WHAT NEEDS TO BE DONE
When you reach the entries below, transcribe each line word for word.
-------------------------
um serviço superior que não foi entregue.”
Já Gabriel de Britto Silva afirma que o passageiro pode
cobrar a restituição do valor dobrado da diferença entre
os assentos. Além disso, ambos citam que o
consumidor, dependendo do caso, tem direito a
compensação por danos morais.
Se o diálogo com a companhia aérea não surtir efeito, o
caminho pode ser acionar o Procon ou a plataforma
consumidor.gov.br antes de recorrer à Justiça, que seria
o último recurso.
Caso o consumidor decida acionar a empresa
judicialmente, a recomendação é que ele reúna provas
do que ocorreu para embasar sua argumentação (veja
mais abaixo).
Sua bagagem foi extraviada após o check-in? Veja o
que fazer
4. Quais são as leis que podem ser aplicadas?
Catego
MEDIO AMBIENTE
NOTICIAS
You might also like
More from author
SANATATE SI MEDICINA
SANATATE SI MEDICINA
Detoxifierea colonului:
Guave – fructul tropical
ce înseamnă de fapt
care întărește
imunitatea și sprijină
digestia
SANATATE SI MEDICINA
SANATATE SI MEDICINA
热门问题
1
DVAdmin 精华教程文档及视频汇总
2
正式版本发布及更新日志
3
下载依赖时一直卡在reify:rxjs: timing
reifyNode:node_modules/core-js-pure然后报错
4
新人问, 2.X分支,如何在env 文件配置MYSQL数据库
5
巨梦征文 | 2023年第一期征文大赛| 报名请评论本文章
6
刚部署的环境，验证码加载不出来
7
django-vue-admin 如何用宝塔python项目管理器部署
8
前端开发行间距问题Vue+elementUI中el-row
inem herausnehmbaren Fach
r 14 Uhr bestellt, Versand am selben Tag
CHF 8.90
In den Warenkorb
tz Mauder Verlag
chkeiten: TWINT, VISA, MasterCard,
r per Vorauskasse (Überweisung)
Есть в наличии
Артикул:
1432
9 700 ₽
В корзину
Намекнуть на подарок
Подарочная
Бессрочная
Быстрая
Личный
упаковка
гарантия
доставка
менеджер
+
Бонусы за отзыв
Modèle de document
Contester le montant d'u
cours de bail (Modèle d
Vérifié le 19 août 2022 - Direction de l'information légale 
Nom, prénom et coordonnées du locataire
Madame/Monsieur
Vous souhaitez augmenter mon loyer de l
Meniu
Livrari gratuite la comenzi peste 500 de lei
-------------------------
ANSWER BELOW
um serviço superior que não foi entregue.”
Já Gabriel de Britto Silva afirma que o passageiro pode
cobrar a restituição do valor dobrado da diferença entre
os assentos. Além disso, ambos citam que o
consumidor, dependendo do caso, tem direito a
compensação por danos morais.
Se o diálogo com a companhia aérea não surtir efeito, o
caminho pode ser acionar o Procon ou a plataforma
consumidor.gov.br antes de recorrer à Justiça, que seria
o último recurso.
Caso o consumidor decida acionar a empresa
judicialmente, a recomendação é que ele reúna provas
do que ocorreu para embasar sua argumentação (veja
mais abaixo).
Sua bagagem foi extraviada após o check-in? Veja o
que fazer
4. Quais são as leis que podem ser aplicadas?
Catego
MEDIO AMBIENTE
NOTICIAS
You might also like
More from author
SANATATE SI MEDICINA
SANATATE SI MEDICINA
Detoxifierea colonului:
Guave – fructul tropical
ce înseamnă de fapt
care întărește
imunitatea și sprijină
digestia
SANATATE SI MEDICINA
SANATATE SI MEDICINA
热门问题
1
DVAdmin 精华教程文档及视频汇总
2
正式版本发布及更新日志
3
下载依赖时一直卡在reify:rxjs: timing
reifyNode:node_modules/core-js-pure然后报错
4
新人问, 2.X分支,如何在env 文件配置MYSQL数据库
5
巨梦征文 | 2023年第一期征文大赛| 报名请评论本文章
6
刚部署的环境，验证码加载不出来
7
django-vue-admin 如何用宝塔python项目管理器部署
8
前端开发行间距问题Vue+elementUI中el-row
inem herausnehmbaren Fach
r 14 Uhr bestellt, Versand am selben Tag
CHF 8.90
In den Warenkorb
tz Mauder Verlag
chkeiten: TWINT, VISA, MasterCard,
r per Vorauskasse (Überweisung)
Есть в наличии
Артикул:
1432
9 700 ₽
В корзину
Намекнуть на подарок
Подарочная
Бессрочная
Быстрая
Личный
упаковка
гарантия
доставка
менеджер
+
Бонусы за отзыв
Modèle de document
Contester le montant d'u
cours de bail (Modèle d
Vérifié le 19 août 2022 - Direction de l'information légale 
Nom, prénom et coordonnées du locataire
Madame/Monsieur
Vous souhaitez augmenter mon loyer de l
Meniu
Livrari gratuite la comenzi peste 500 de lei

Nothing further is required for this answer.